* _Assigned task_: Read the data and repeat all of it exactly.

[[ Raw data, beginning ]]

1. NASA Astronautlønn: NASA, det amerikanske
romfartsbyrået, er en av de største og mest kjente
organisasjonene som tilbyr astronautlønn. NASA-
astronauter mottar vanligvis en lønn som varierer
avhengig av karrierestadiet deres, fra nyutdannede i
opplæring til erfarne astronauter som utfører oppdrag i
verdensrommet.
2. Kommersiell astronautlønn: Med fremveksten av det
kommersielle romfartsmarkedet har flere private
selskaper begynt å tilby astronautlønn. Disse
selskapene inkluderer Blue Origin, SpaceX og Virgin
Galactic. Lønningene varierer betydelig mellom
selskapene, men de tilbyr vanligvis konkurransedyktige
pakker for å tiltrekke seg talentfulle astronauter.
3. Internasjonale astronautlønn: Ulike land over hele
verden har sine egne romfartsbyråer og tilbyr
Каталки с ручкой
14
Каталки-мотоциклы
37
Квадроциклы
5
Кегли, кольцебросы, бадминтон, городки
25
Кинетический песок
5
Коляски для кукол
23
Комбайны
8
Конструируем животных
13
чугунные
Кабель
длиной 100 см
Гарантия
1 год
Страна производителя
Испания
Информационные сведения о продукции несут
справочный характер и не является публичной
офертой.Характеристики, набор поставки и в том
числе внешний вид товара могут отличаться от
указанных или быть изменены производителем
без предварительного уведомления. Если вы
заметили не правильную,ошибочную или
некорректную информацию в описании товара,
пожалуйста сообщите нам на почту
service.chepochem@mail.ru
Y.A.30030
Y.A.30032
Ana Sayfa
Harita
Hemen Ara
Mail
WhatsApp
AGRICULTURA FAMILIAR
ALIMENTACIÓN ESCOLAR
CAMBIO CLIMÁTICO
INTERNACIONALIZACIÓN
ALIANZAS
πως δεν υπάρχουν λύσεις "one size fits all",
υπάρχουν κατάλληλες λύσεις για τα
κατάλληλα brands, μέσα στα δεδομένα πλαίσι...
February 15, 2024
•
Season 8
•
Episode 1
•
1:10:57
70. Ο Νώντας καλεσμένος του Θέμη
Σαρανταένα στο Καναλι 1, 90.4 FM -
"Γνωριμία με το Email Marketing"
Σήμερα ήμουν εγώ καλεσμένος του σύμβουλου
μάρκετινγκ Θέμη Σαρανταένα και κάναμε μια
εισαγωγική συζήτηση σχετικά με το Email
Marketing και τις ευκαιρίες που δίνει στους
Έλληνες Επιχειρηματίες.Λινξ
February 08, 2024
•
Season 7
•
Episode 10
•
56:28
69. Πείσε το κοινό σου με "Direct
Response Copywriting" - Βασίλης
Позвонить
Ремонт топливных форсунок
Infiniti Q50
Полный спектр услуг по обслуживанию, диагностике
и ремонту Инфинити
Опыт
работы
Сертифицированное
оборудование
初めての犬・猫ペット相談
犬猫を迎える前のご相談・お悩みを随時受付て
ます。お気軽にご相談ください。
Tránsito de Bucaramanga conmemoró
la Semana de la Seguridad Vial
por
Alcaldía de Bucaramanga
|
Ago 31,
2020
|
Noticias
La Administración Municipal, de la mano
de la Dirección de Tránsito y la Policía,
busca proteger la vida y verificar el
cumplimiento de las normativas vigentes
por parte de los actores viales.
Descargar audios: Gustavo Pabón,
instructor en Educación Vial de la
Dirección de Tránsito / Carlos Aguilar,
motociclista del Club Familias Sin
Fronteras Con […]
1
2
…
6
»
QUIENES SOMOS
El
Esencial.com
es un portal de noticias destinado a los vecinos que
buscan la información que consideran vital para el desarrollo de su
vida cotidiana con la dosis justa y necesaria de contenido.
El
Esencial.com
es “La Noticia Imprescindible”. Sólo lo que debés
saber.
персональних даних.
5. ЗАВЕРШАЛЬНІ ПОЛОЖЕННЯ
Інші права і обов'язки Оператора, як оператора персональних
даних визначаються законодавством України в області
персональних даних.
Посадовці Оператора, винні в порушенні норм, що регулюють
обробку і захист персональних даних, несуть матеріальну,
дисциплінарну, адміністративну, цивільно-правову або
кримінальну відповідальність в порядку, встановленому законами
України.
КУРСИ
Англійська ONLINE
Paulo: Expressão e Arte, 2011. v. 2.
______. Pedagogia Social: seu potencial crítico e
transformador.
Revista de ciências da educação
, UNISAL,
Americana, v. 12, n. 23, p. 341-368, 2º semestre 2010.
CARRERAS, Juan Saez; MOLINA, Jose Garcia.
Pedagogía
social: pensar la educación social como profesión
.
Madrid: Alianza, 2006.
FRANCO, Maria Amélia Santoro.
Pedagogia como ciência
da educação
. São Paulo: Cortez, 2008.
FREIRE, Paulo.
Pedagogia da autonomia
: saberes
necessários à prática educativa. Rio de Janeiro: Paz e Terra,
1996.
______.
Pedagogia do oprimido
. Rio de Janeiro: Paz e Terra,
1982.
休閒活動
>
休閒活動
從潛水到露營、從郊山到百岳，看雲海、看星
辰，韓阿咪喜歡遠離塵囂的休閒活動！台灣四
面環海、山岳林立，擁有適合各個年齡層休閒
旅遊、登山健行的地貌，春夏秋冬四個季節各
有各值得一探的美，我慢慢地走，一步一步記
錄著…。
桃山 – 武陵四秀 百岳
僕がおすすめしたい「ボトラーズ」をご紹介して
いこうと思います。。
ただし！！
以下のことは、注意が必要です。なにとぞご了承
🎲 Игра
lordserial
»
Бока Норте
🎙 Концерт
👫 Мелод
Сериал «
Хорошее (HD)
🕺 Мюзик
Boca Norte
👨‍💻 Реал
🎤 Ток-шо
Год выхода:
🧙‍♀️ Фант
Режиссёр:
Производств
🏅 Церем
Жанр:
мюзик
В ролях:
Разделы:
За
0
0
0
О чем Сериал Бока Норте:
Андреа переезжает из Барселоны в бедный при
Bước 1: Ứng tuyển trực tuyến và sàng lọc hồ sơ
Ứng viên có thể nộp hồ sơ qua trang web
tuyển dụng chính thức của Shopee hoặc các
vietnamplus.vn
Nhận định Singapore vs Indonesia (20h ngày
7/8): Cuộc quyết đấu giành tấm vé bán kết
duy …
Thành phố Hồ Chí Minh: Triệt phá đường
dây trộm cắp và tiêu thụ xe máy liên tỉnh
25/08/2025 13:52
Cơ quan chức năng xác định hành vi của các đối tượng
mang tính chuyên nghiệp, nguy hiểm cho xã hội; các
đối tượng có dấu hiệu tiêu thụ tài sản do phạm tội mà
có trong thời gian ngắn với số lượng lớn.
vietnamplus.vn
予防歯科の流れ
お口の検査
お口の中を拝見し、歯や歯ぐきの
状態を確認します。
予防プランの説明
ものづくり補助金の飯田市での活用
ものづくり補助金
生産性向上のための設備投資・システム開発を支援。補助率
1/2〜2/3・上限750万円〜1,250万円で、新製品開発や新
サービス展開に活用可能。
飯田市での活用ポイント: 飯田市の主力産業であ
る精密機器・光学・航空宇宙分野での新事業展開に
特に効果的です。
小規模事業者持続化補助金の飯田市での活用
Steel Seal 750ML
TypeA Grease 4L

[[ Raw data, end ]]

* _Problem solution_:
1. NASA Astronautlønn: NASA, det amerikanske
romfartsbyrået, er en av de største og mest kjente
organisasjonene som tilbyr astronautlønn. NASA-
astronauter mottar vanligvis en lønn som varierer
avhengig av karrierestadiet deres, fra nyutdannede i
opplæring til erfarne astronauter som utfører oppdrag i
verdensrommet.
2. Kommersiell astronautlønn: Med fremveksten av det
kommersielle romfartsmarkedet har flere private
selskaper begynt å tilby astronautlønn. Disse
selskapene inkluderer Blue Origin, SpaceX og Virgin
Galactic. Lønningene varierer betydelig mellom
selskapene, men de tilbyr vanligvis konkurransedyktige
pakker for å tiltrekke seg talentfulle astronauter.
3. Internasjonale astronautlønn: Ulike land over hele
verden har sine egne romfartsbyråer og tilbyr
Каталки с ручкой
14
Каталки-мотоциклы
37
Квадроциклы
5
Кегли, кольцебросы, бадминтон, городки
25
Кинетический песок
5
Коляски для кукол
23
Комбайны
8
Конструируем животных
13
чугунные
Кабель
длиной 100 см
Гарантия
1 год
Страна производителя
Испания
Информационные сведения о продукции несут
справочный характер и не является публичной
офертой.Характеристики, набор поставки и в том
числе внешний вид товара могут отличаться от
указанных или быть изменены производителем
без предварительного уведомления. Если вы
заметили не правильную,ошибочную или
некорректную информацию в описании товара,
пожалуйста сообщите нам на почту
service.chepochem@mail.ru
Y.A.30030
Y.A.30032
Ana Sayfa
Harita
Hemen Ara
Mail
WhatsApp
AGRICULTURA FAMILIAR
ALIMENTACIÓN ESCOLAR
CAMBIO CLIMÁTICO
INTERNACIONALIZACIÓN
ALIANZAS
πως δεν υπάρχουν λύσεις "one size fits all",
υπάρχουν κατάλληλες λύσεις για τα
κατάλληλα brands, μέσα στα δεδομένα πλαίσι...
February 15, 2024
•
Season 8
•
Episode 1
•
1:10:57
70. Ο Νώντας καλεσμένος του Θέμη
Σαρανταένα στο Καναλι 1, 90.4 FM -
"Γνωριμία με το Email Marketing"
Σήμερα ήμουν εγώ καλεσμένος του σύμβουλου
μάρκετινγκ Θέμη Σαρανταένα και κάναμε μια
εισαγωγική συζήτηση σχετικά με το Email
Marketing και τις ευκαιρίες που δίνει στους
Έλληνες Επιχειρηματίες.Λινξ
February 08, 2024
•
Season 7
•
Episode 10
•
56:28
69. Πείσε το κοινό σου με "Direct
Response Copywriting" - Βασίλης
Позвонить
Ремонт топливных форсунок
Infiniti Q50
Полный спектр услуг по обслуживанию, диагностике
и ремонту Инфинити
Опыт
работы
Сертифицированное
оборудование
初めての犬・猫ペット相談
犬猫を迎える前のご相談・お悩みを随時受付て
ます。お気軽にご相談ください。
Tránsito de Bucaramanga conmemoró
la Semana de la Seguridad Vial
por
Alcaldía de Bucaramanga
|
Ago 31,
2020
|
Noticias
La Administración Municipal, de la mano
de la Dirección de Tránsito y la Policía,
busca proteger la vida y verificar el
cumplimiento de las normativas vigentes
por parte de los actores viales.
Descargar audios: Gustavo Pabón,
instructor en Educación Vial de la
Dirección de Tránsito / Carlos Aguilar,
motociclista del Club Familias Sin
Fronteras Con […]
1
2
…
6
»
QUIENES SOMOS
El
Esencial.com
es un portal de noticias destinado a los vecinos que
buscan la información que consideran vital para el desarrollo de su
vida cotidiana con la dosis justa y necesaria de contenido.
El
Esencial.com
es “La Noticia Imprescindible”. Sólo lo que debés
saber.
персональних даних.
5. ЗАВЕРШАЛЬНІ ПОЛОЖЕННЯ
Інші права і обов'язки Оператора, як оператора персональних
даних визначаються законодавством України в області
персональних даних.
Посадовці Оператора, винні в порушенні норм, що регулюють
обробку і захист персональних даних, несуть матеріальну,
дисциплінарну, адміністративну, цивільно-правову або
кримінальну відповідальність в порядку, встановленому законами
України.
КУРСИ
Англійська ONLINE
Paulo: Expressão e Arte, 2011. v. 2.
______. Pedagogia Social: seu potencial crítico e
transformador.
Revista de ciências da educação
, UNISAL,
Americana, v. 12, n. 23, p. 341-368, 2º semestre 2010.
CARRERAS, Juan Saez; MOLINA, Jose Garcia.
Pedagogía
social: pensar la educación social como profesión
.
Madrid: Alianza, 2006.
FRANCO, Maria Amélia Santoro.
Pedagogia como ciência
da educação
. São Paulo: Cortez, 2008.
FREIRE, Paulo.
Pedagogia da autonomia
: saberes
necessários à prática educativa. Rio de Janeiro: Paz e Terra,
1996.
______.
Pedagogia do oprimido
. Rio de Janeiro: Paz e Terra,
1982.
休閒活動
>
休閒活動
從潛水到露營、從郊山到百岳，看雲海、看星
辰，韓阿咪喜歡遠離塵囂的休閒活動！台灣四
面環海、山岳林立，擁有適合各個年齡層休閒
旅遊、登山健行的地貌，春夏秋冬四個季節各
有各值得一探的美，我慢慢地走，一步一步記
錄著…。
桃山 – 武陵四秀 百岳
僕がおすすめしたい「ボトラーズ」をご紹介して
いこうと思います。。
ただし！！
以下のことは、注意が必要です。なにとぞご了承
🎲 Игра
lordserial
»
Бока Норте
🎙 Концерт
👫 Мелод
Сериал «
Хорошее (HD)
🕺 Мюзик
Boca Norte
👨‍💻 Реал
🎤 Ток-шо
Год выхода:
🧙‍♀️ Фант
Режиссёр:
Производств
🏅 Церем
Жанр:
мюзик
В ролях:
Разделы:
За
0
0
0
О чем Сериал Бока Норте:
Андреа переезжает из Барселоны в бедный при
Bước 1: Ứng tuyển trực tuyến và sàng lọc hồ sơ
Ứng viên có thể nộp hồ sơ qua trang web
tuyển dụng chính thức của Shopee hoặc các
vietnamplus.vn
Nhận định Singapore vs Indonesia (20h ngày
7/8): Cuộc quyết đấu giành tấm vé bán kết
duy …
Thành phố Hồ Chí Minh: Triệt phá đường
dây trộm cắp và tiêu thụ xe máy liên tỉnh
25/08/2025 13:52
Cơ quan chức năng xác định hành vi của các đối tượng
mang tính chuyên nghiệp, nguy hiểm cho xã hội; các
đối tượng có dấu hiệu tiêu thụ tài sản do phạm tội mà
có trong thời gian ngắn với số lượng lớn.
vietnamplus.vn
予防歯科の流れ
お口の検査
お口の中を拝見し、歯や歯ぐきの
状態を確認します。
予防プランの説明
ものづくり補助金の飯田市での活用
ものづくり補助金
生産性向上のための設備投資・システム開発を支援。補助率
1/2〜2/3・上限750万円〜1,250万円で、新製品開発や新
サービス展開に活用可能。
飯田市での活用ポイント: 飯田市の主力産業であ
る精密機器・光学・航空宇宙分野での新事業展開に
特に効果的です。
小規模事業者持続化補助金の飯田市での活用
Steel Seal 750ML
TypeA Grease 4L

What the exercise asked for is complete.